In Houston, Republican Texas Senate candidate Paul Bettencourt – a close ally of Sen. Patrick who is in line to take his desk in the upper chamber – spoke in favor of reform with a strong focus on national security.
"What is fundamentally missing in all this debates that we've had recently in immigration is that we don't even have a citizenship list to even check a known person against, and this has been a failure, again, of federal leadership for over eight years, and in both parties in control of Congress, that we are simply not addressing a fundamental requirement," Bettencourt said. "We are the largest nation that I know of on the Earth that doesn't have a citizenship list that's easily accessible."
At a press conference in the capital city this week hosted by the Texas Association of Business, the Senior Pastor of Walk Worthy Baptist Church in Austin Tim Moore said immigrants, both legal and undocumented, are the fastest growing segment of Evangelical church attendance. "That issue became very real to me as a pastor," Moore said of the wave of immigrants filling the pews on Sundays. He said that while Evangelicals have been slow in promoting reform – Catholics were way ahead of them – they’re now on the same page, as are the AFL-CIO and the US Chamber of Commerce.

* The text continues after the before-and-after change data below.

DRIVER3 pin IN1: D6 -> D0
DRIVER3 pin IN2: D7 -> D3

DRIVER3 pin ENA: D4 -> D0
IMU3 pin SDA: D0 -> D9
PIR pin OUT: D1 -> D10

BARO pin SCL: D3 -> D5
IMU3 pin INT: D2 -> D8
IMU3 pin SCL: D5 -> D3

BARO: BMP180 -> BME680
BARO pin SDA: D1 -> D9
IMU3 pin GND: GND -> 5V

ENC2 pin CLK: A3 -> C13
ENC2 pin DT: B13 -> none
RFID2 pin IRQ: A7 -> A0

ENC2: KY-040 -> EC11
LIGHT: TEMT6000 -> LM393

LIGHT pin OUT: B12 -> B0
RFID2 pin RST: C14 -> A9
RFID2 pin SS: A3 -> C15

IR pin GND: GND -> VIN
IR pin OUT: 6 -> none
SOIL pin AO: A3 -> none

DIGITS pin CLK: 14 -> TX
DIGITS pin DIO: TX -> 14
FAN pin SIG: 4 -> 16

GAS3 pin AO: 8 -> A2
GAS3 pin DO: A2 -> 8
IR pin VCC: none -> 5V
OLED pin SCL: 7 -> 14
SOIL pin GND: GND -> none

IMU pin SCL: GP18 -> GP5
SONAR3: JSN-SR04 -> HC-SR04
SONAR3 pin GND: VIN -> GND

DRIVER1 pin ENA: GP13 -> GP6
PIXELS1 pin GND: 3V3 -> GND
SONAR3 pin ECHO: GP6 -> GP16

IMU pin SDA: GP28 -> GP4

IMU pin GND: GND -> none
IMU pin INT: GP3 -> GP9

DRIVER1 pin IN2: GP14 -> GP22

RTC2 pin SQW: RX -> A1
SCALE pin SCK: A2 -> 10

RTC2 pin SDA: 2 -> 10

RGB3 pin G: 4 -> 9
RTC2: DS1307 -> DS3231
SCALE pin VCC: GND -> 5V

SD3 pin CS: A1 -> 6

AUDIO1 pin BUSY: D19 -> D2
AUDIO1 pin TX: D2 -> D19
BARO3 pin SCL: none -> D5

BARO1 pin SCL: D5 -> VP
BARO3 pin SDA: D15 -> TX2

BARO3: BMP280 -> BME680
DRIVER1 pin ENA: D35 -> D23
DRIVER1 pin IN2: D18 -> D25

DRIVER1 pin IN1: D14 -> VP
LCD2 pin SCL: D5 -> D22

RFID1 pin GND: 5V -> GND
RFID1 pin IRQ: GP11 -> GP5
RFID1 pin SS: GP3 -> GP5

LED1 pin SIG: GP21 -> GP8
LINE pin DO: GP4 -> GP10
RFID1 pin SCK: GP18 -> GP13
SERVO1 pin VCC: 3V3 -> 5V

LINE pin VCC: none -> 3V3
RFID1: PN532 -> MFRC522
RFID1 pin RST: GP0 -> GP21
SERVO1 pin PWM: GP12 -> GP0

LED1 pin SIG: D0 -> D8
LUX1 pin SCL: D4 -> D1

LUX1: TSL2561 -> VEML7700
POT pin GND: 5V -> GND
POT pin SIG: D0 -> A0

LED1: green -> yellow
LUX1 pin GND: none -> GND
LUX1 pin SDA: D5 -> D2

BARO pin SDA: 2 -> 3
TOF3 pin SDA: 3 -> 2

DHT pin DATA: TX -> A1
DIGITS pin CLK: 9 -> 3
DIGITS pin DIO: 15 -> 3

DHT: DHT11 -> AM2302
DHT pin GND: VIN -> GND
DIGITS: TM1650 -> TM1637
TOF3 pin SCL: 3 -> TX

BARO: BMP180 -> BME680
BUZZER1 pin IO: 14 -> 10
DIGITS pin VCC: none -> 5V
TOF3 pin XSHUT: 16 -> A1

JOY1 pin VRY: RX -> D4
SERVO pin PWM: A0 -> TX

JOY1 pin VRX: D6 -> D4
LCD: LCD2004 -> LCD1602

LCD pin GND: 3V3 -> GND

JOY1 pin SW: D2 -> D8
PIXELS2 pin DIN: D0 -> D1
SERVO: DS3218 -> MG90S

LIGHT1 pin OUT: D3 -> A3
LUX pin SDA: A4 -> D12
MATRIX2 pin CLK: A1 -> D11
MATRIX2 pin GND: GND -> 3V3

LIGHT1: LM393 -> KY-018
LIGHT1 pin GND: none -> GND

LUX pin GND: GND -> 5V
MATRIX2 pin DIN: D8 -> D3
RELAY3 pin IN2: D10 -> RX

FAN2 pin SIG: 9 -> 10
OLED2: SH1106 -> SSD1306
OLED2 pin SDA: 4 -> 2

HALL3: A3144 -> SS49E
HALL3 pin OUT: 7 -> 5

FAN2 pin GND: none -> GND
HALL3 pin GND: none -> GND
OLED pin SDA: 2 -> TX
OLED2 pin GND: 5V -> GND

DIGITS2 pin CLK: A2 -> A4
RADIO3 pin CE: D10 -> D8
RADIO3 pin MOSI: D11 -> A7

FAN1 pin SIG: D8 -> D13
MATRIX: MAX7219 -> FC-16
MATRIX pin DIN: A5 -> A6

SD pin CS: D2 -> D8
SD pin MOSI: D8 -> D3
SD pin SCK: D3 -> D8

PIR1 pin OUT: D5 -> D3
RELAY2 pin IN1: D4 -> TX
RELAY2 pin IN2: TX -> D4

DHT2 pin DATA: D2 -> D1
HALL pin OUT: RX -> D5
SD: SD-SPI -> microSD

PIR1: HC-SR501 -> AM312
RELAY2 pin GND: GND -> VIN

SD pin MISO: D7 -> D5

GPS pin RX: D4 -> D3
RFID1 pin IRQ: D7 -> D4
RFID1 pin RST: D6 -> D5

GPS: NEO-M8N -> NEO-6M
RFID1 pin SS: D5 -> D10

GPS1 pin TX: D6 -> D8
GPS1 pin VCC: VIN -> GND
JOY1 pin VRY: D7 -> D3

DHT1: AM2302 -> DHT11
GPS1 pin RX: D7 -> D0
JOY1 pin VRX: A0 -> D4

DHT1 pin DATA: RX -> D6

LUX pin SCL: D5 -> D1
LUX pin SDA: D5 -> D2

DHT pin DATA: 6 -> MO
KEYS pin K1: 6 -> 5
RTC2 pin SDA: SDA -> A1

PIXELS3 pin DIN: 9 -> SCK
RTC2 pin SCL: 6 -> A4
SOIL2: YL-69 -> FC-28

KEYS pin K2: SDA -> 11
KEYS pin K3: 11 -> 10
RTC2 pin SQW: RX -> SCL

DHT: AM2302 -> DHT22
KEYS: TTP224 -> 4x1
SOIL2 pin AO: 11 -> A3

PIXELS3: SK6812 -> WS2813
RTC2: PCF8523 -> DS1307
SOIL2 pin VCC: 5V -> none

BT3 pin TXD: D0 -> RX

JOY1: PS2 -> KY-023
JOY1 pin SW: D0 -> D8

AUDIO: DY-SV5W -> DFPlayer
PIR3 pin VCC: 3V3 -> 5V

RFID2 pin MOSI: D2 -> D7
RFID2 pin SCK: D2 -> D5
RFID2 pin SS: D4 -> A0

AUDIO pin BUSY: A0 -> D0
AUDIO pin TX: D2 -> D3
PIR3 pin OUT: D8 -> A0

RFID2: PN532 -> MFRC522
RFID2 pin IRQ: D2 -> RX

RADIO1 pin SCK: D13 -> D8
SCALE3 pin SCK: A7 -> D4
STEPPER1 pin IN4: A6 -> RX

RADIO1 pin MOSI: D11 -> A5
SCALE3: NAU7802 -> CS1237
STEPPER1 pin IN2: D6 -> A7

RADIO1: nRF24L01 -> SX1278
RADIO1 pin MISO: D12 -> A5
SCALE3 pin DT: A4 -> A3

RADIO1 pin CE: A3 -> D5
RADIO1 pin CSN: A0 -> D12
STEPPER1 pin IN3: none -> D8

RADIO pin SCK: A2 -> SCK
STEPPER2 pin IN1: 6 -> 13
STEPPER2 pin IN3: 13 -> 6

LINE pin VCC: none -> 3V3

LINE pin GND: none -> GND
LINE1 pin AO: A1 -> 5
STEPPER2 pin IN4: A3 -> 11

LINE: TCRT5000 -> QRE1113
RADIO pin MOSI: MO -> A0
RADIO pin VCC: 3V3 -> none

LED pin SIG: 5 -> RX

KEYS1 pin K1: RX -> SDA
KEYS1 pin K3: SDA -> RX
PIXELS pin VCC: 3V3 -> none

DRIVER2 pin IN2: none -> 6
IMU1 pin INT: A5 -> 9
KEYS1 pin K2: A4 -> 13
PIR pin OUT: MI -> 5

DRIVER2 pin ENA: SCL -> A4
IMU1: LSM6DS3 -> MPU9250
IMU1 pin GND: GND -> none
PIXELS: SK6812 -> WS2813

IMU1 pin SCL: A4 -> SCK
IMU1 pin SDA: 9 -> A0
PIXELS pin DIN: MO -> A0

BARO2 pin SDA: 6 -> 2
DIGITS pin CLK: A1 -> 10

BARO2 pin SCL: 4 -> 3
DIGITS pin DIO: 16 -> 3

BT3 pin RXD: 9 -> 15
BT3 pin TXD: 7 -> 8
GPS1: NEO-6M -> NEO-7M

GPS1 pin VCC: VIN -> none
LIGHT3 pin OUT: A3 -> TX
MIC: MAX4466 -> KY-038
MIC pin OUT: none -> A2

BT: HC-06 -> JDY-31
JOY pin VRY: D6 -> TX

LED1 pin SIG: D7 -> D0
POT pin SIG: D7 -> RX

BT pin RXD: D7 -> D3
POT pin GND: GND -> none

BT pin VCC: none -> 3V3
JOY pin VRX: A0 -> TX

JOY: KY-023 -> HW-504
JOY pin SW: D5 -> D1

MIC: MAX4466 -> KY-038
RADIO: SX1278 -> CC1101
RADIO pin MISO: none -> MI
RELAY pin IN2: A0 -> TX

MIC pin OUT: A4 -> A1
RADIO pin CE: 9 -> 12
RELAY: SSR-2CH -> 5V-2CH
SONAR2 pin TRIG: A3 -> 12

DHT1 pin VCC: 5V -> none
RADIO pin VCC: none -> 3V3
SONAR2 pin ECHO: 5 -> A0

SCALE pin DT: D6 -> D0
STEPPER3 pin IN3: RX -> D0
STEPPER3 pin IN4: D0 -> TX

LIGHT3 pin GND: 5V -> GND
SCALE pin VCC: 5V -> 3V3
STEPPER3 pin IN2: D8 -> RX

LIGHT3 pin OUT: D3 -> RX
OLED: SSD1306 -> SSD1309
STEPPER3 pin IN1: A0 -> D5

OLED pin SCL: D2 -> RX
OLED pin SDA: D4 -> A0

When asked about the fact that Sen. Patrick is a proud Evangelical but takes a very hard line on this anyway, Moore said immigration is one of the reasons Sen. Leticia Van de Putte, D-San Antonio, may give him a real run for his money as the two clash in the contest for lieutenant governor.
“Senator Patrick is a friend,” Moore said. Then he cautioned his friend against continuing his harsh rhetoric in the fall contest. What’s effective in a GOP primary is very different from what may help win in the general election, Moore said. "I don't know what the future of Texas is - only God knows the future - but I think the future of Texas ought to be that we need those in the economy, those who have come to work,” he said.
In an interview late Friday, El Paso Bishop Mark Seitz told QR that the crisis unfolding on the border has “brought out the best and the worst in us perhaps.” He said it’s been particularly disturbing to see so many people expressing fear of children. “They usually have the ability to soften our hearts,” he said. Seitz added, however, that many people have stepped up in heroic ways to help the kids, including opening shelters and donating their time and money.
Immigration should not be an issue that’s partisan or ideological, Seitz said. “President Obama has been really hard for the Catholic Church to deal with,” he said, pointing to some of the administration’s actions that Catholic leaders consider “real direct threats to our religious liberty." But, immigration reform is “an issue that has the support of many, many religious leaders."
If Catholics and Baptists can get together on this, surely Republicans and Democrats can do the same.